France 3 a récemment diffusé « Randonneurs », une comédie de Philippe Harel (1997).

Quatre amis parisiens se retrouvent en Corse pour randonner sur le GR20. Nadine (Géraldine Pailhas) est amoureuse d’Éric (Benoît Poelevoorde), un guide de montagne. C’est elle qui convaincu ses amis : Cora (Karine Viard) veut échapper à la solitude ; Mathieu (Vincent Elbaz) participe en espérant trouver une fille qui, finalement, ne participera pas ; son frère Louis (Philippe Harel) est prêt à tout pour échapper à sa fiancée envahissante.

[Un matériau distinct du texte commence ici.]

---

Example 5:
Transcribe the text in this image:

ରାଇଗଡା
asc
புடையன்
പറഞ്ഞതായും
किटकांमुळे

Le groupe se met en marche. Éric joue efficacement son rôle de coach. Il parvient à remettre en marche Cora, à bout de force et désespérée. Il trouve le moyen de faire traverser une passerelle instable par Louis, paralysé par le vertige.

Peu à peu, Nadine comprend qu’Éric ne quittera pas sa femme, et que son métier de guide lui donne l’occasion d’amours de passage ; elle se sent trahie. Mathieu supporte mal le coaching directif d’Éric. Lorsque celui-ci se trompe de chemin, le conflit entre les deux hommes éclate. Le leadership du guide vole en éclats. Chacun se trouve face à sa propre vérité.

« Randonneurs » aurait pu être un excellent film, par son décor naturel (les montagnes corses), par l’idée d’une sorte de huis-clos en pleine nature, par le jeu des acteurs. Il est décevant. Les vingt ans de distance ne suffisent pas à l’expliquer. Le scénario et la mise en scène semblent lourds : c’est ainsi qu’on multiplie les flash-backs pour tenter d’expliquer l’état d’esprit des randonneurs.

On rit parfois dans ce film, on se prend d’affection pour les personnages. Mais on n’adhère pas vraiment à l’histoire qu’il prétend raconter.